Doctors have described the case of a man whose legs turned purple, which they long believed was a rare complication from COVID. The 33-year-old man was referred to a specialist clinic after experiencing the unusual symptom for six months. After standing up, his legs began to feel heavy, itchy, and numb, while also seeing the unusual purple color appearing on his feet and legs. Symptoms appeared only when the patient stood up and disappeared when lying down.
The patient’s blood pressure and heart rate were measured by the team after lying down and standing for 8 minutes. His heart rate was found to be within the normal range while lying down, but was high at 127 per minute while standing. The man reported other symptoms, such as feeling distracted and weak, consistent with his postural orthostatic tachycardia syndrome (POTS).
Normally, when you stand up, some of your blood moves down your body due to gravity. Your body compensates for this by slightly increasing your heart rate and constricting your blood vessels to keep oxygen flowing to your heart and brain.
“If you are experiencing POTS, these automatic changes will not happen,” the British Heart Foundation website explains. “When you get into an upright position, blood flow to your heart and brain drops, and your heart rate rises to compensate and try to increase blood flow,” the statement continues.
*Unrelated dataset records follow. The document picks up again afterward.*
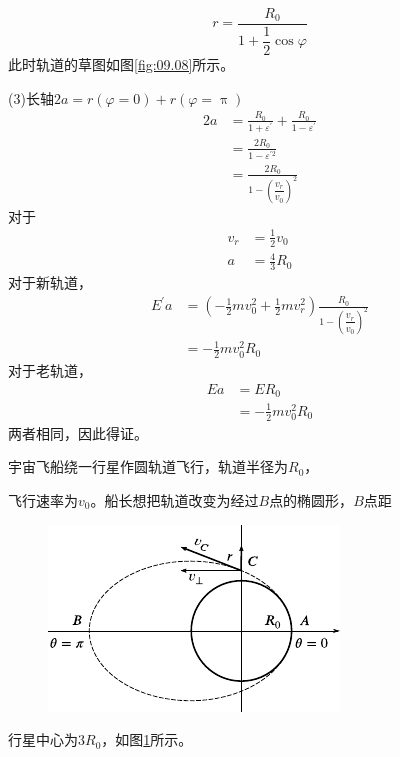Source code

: \begin{equation*}
  r = \frac { R _ { 0 } } { 1 + \dfrac { 1 } { 2 } \cos \varphi }
\end{equation*}
此时轨道的草图如图\ref{fig:09.08}所示。

(3)长轴$ 2 a = r \left( \varphi = 0 \right) + r \left( \varphi = \uppi \right) $
\begin{equation*}
  \begin{split}
    2 a &= \frac { R _ { 0 } } { 1 + \varepsilon ^ { \prime } } + \frac { R _ { 0 } } { 1 - \varepsilon ^ { \prime } }  \\
    &= \frac { 2 R _ { 0 } } { 1 - \varepsilon ^ { \prime 2 } } \\
    &= \frac { 2 R _ { 0 } } { 1 - \left( \dfrac { v _ { r } } { v _ { 0 } } \right) ^ { 2 }}
  \end{split}
\end{equation*}
对于\vspace{-0.6em}
\begin{align*}
  v _ { r } & = \frac { 1 } { 2 } v _ { 0 } \\
  a         & = \frac { 4 } { 3 } R _ { 0 }
\end{align*}
对于新轨道，
\begin{equation*}
  \begin{split}
    E^{\prime} a &=\left(-\frac{1}{2} m v_{0}^{2}+\frac{1}{2} m v_{r}^{2}\right) \frac{R_{0}}{1-\left(\dfrac{v_{r}}{v_{0}}\right)^{2}} \\
    &=-\frac{1}{2} m v_{0}^{2} R_{0}
  \end{split}
\end{equation*}
对于老轨道，
\begin{equation*}
  \begin{split}
    E a &= E R _ { 0 } \\
    &= - \frac { 1 } { 2 } m v _ 0 ^ { 2 } R _ { 0 }
  \end{split}
\end{equation*}
两者相同，因此得证。


\example 宇宙飞船绕一行星作圆轨道飞行，轨道半径为$ R _ 0 $，

\clearpage\noindent 飞行速率为$ v _ { 0 } $。船长想把轨道改变为经过$ B $点的椭圆形，$ B $点距
\begin{figure}
  \centering
  \includegraphics{figure/fig09.09}
  \caption{}
  \label{fig:09.09}
\end{figure}
行星中心为$ 3 R _ { 0 } $，如图\ref{fig:09.09}所示。

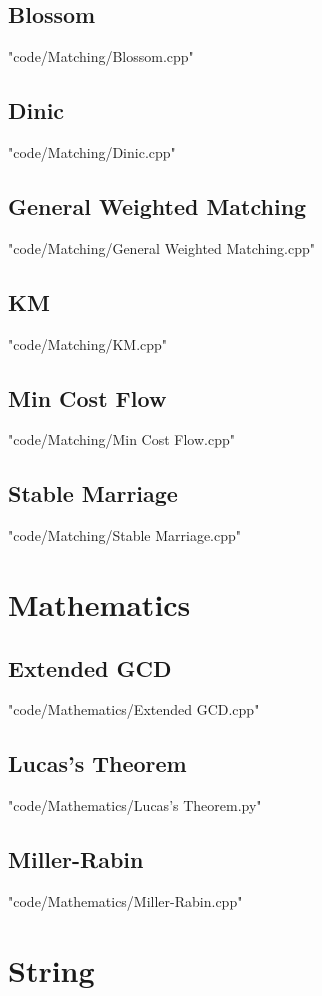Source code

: \documentclass [landscape,8pt,a4paper,twocolumn]{article}
\begin{document}
\subsection{Blossom}
 {"code/Matching/Blossom.cpp"}
\subsection{Dinic}
 {"code/Matching/Dinic.cpp"}
\subsection{General Weighted Matching}
 {"code/Matching/General Weighted Matching.cpp"}
\subsection{KM}
 {"code/Matching/KM.cpp"}
\subsection{Min Cost Flow}
 {"code/Matching/Min Cost Flow.cpp"}
\subsection{Stable Marriage}
 {"code/Matching/Stable Marriage.cpp"}
\section{Mathematics}
\subsection{Extended GCD}
 {"code/Mathematics/Extended GCD.cpp"}
\subsection{Lucas's Theorem}
 {"code/Mathematics/Lucas's Theorem.py"}
\subsection{Miller-Rabin}
 {"code/Mathematics/Miller-Rabin.cpp"}
\section{String}
\end{document}
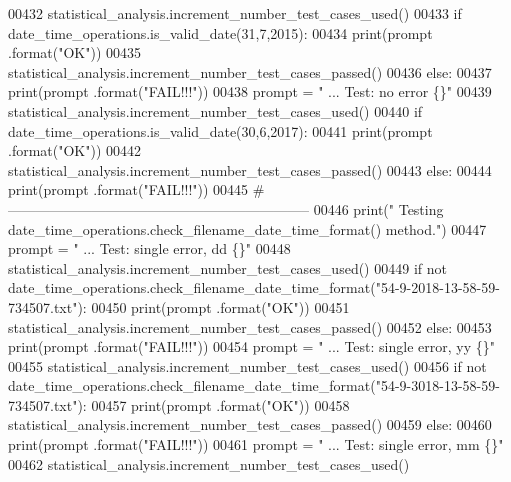 \begin{DoxyCode}
00432         statistical\_analysis.increment\_number\_test\_cases\_used()
00433         \textcolor{keywordflow}{if} date\_time\_operations.is\_valid\_date(31,7,2015):
00434             print(prompt .format(\textcolor{stringliteral}{"OK"}))
00435             statistical\_analysis.increment\_number\_test\_cases\_passed()
00436         \textcolor{keywordflow}{else}:
00437             print(prompt .format(\textcolor{stringliteral}{"FAIL!!!"}))
00438         prompt = \textcolor{stringliteral}{"  ... Test: no error                  \{\}"}
00439         statistical\_analysis.increment\_number\_test\_cases\_used()
00440         \textcolor{keywordflow}{if} date\_time\_operations.is\_valid\_date(30,6,2017):
00441             print(prompt .format(\textcolor{stringliteral}{"OK"}))
00442             statistical\_analysis.increment\_number\_test\_cases\_passed()
00443         \textcolor{keywordflow}{else}:
00444             print(prompt .format(\textcolor{stringliteral}{"FAIL!!!"}))
00445         \textcolor{comment}{# -----------------------------------------------------------------}
00446         print(\textcolor{stringliteral}{" Testing date\_time\_operations.check\_filename\_date\_time\_format() method."})
00447         prompt = \textcolor{stringliteral}{"  ... Test: single error, dd              \{\}"}
00448         statistical\_analysis.increment\_number\_test\_cases\_used()
00449         \textcolor{keywordflow}{if} \textcolor{keywordflow}{not} date\_time\_operations.check\_filename\_date\_time\_format(\textcolor{stringliteral}{"54-9-2018-13-58-59-734507.txt"}):
00450             print(prompt .format(\textcolor{stringliteral}{"OK"}))
00451             statistical\_analysis.increment\_number\_test\_cases\_passed()
00452         \textcolor{keywordflow}{else}:
00453             print(prompt .format(\textcolor{stringliteral}{"FAIL!!!"}))
00454         prompt = \textcolor{stringliteral}{"  ... Test: single error, yy              \{\}"}
00455         statistical\_analysis.increment\_number\_test\_cases\_used()
00456         \textcolor{keywordflow}{if} \textcolor{keywordflow}{not} date\_time\_operations.check\_filename\_date\_time\_format(\textcolor{stringliteral}{"54-9-3018-13-58-59-734507.txt"}):
00457             print(prompt .format(\textcolor{stringliteral}{"OK"}))
00458             statistical\_analysis.increment\_number\_test\_cases\_passed()
00459         \textcolor{keywordflow}{else}:
00460             print(prompt .format(\textcolor{stringliteral}{"FAIL!!!"}))
00461         prompt = \textcolor{stringliteral}{"  ... Test: single error, mm              \{\}"}
00462         statistical\_analysis.increment\_number\_test\_cases\_used()

\end{DoxyCode}
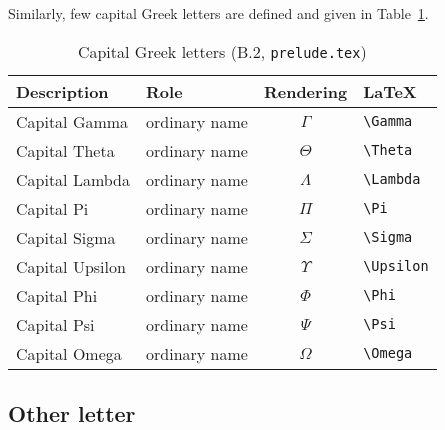 \documentclass{article}
\newcommand{\emfile}[1]{\texttt{#1}}%
\newcommand{\preludefile}{\emfile{prelude.tex}}
\newcommand{\smallcaption}[1]{{\small (#1)}}
\begin{document}
%
Similarly, few capital Greek letters are defined and given in Table~\ref{tbl:letters-greek-capital}.
%
\begin{table}[ht]
\centering
\begin{tabular}{|l|l|c|l|}
   \hline
   \textbf{Description} & \textbf{Role} & \textbf{Rendering} & \textbf{\LaTeX} \\
   \hline
   Capital Gamma    & ordinary name & $\Gamma$   & \verb|\Gamma| \\
   \hline
   Capital Theta    & ordinary name & $\Theta$   & \verb|\Theta| \\
   \hline
   Capital Lambda   & ordinary name & $\Lambda$  & \verb|\Lambda| \\
   \hline
   Capital Pi       & ordinary name & $\Pi$      & \verb|\Pi| \\
   \hline
   Capital Sigma    & ordinary name & $\Sigma$   & \verb|\Sigma| \\
   \hline
   Capital Upsilon  & ordinary name & $\Upsilon$ & \verb|\Upsilon| \\
   \hline
   Capital Phi      & ordinary name & $\Phi$     & \verb|\Phi| \\
   \hline
   Capital Psi      & ordinary name & $\Psi$     & \verb|\Psi| \\
   \hline
   Capital Omega    & ordinary name & $\Omega$   & \verb|\Omega| \\
   \hline
\end{tabular}
\caption{Capital Greek letters \smallcaption{B.2, \preludefile}}\label{tbl:letters-greek-capital}
\end{table}

\subsection{Other letter}\label{sec:letters-other}
\end{document}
The patient had a confirmed COVID-19 infection 18 months before he was seen by the team and a suspected infection six months later. He was seen and diagnosed by another specialist clinic following infections, due to fatigue, muscle pain, brain fog, and other symptoms associated with prolonged COVID-19. “There is growing evidence of a link between prolonged COVID and POTS dysautonomia,” the team writes in the paper, which can occur following viral infections. An earlier study found POTS occurring in 20 previously healthy patients following a COVID-19 infection.
Co-author of the article, Dr. “This was a striking case in a patient who had not experienced acrocyanosis prior to COVID-19 infection,” Manoj Sivan said in a statement. Similarly, clinicians may not be aware of the link between acrocyanosis and long-term COVID. We must ensure greater awareness of dysautonomia in the long COVID so that clinicians have the tools they need to manage patients appropriately.”
The study was published in The Lancet.